Defendant next argues that once payment was tendered without interest, plaintiff was required to proceed again before the Industrial Commission to recover interest on his award. We disagree. Exhaustion is not required where an administrative agency is unable to provide an adequate remedy. (See Getto v. City of Chicago (1979), 77 Ill. 2d 346, 356-57, 396 N.E.2d 544, 548-49.) Here, plaintiff is seeking to collect interest on his award. The only action the Industrial Commission could perform with regard to this request is to determine the amount of interest owed on the award. Since the interest is established by statute, this determination would merely be a perfunctory act which would not involve the expertise of the Commission. The Commission does not have the power to enter judgment for the payment of interest or to enforce the collection of such interest. (Compare Ill. Rev. Stat. 1977, ch. 48, par. 138.19(g); Smith v.

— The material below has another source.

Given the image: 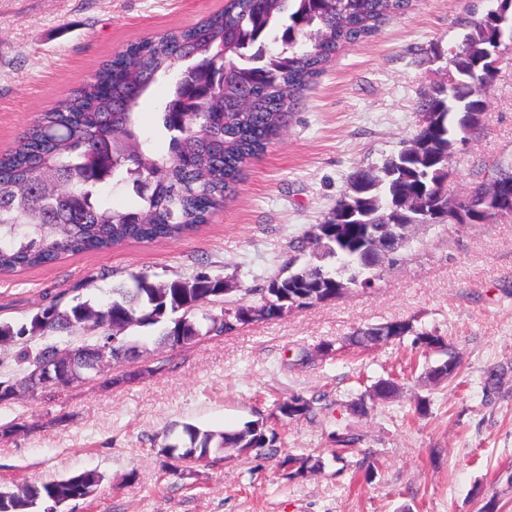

Gen Co. (1973), II Ill. App. 3d 106, 110, 296 N.E.2d 25, 29.) Thus, because the Commission could not afford plaintiff adequate relief, defendant’s argument that plaintiff was required to exhaust his administrative remedies is unavailing.

We therefore conclude that the complaint states an individual cause of action by plaintiff. Consequently, the class action allegations should not have been stricken, and the complaint should not have been dismissed.

Accordingly, the order of the trial court is reversed, and this cause is remanded for further proceedings consistent with this opinion.

Reversed and remanded.

McGILLICUDDY and WHITE, JJ., concur.